In September 2025 writer-musician Karine Polwart walked the John Muir Way from west to east, gathering stories and observations for a new book. She was exploring the recent industrial and deeper geological past of the Forth Valley, stretching towards the East Lothian and Borders coastline, entwining ecology, folklore, memoir and songs that evoke this landscape, and her personal experience of living within it.

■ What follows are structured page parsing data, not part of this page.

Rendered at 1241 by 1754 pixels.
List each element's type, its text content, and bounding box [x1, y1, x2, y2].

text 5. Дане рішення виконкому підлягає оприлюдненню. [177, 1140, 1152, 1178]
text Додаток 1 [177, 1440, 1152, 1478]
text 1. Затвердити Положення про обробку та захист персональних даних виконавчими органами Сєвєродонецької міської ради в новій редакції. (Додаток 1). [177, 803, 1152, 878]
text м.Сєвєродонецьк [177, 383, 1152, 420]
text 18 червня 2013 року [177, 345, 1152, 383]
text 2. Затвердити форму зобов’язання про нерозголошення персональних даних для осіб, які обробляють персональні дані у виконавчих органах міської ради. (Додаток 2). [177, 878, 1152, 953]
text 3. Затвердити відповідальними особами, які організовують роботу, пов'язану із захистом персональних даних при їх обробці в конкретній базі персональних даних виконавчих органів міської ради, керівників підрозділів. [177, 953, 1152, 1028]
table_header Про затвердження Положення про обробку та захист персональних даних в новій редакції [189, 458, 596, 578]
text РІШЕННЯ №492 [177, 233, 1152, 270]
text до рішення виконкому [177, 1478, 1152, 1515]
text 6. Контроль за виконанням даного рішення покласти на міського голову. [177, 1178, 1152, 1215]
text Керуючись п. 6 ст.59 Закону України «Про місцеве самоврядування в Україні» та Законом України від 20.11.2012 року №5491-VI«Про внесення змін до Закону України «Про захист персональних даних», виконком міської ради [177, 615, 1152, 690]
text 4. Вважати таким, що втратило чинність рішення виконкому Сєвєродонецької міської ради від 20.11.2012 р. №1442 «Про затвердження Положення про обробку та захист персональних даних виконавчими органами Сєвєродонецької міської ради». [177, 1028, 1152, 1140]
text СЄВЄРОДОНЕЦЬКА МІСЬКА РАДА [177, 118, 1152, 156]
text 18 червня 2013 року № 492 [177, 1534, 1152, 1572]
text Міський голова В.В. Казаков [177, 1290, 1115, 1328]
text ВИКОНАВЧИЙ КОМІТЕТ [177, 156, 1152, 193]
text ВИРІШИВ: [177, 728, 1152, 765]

On the Kilsyth to Falkirk leg of the Way, Polwart walked with writer and visual artist Amanda Thomson. Thomson grew up in Kilsyth and Polwart grew up five miles east along the Forth and Clyde Canal, above the Stirlingshire village of Banknock. Both writers share a fascination for questions around human impacts on landscapes, social history, birdlore, botany, place-making and Scots language. And their connections to this particular route are deeply personal as well as artistic.
At the end of a day’s walking and blethers they held a public event, hosted by the Fruitmarket Gallery, at Forth Valley College, Falkirk, to share and discuss their work, how land and place informs it, and how their cross artform practices enrich it.
The event was programmed by Edinburgh’s Fruitmarket Gallery who are currently hosting Polwart as Dr Gavin Wallace Fellow in their ‘Attached to Land’ programme.
Amanda Thomson’s memoir Belonging was shortlisted for the Wainwright Prize for Nature Writing (2023). Her Scots Dictionary of Nature is published by Saraband.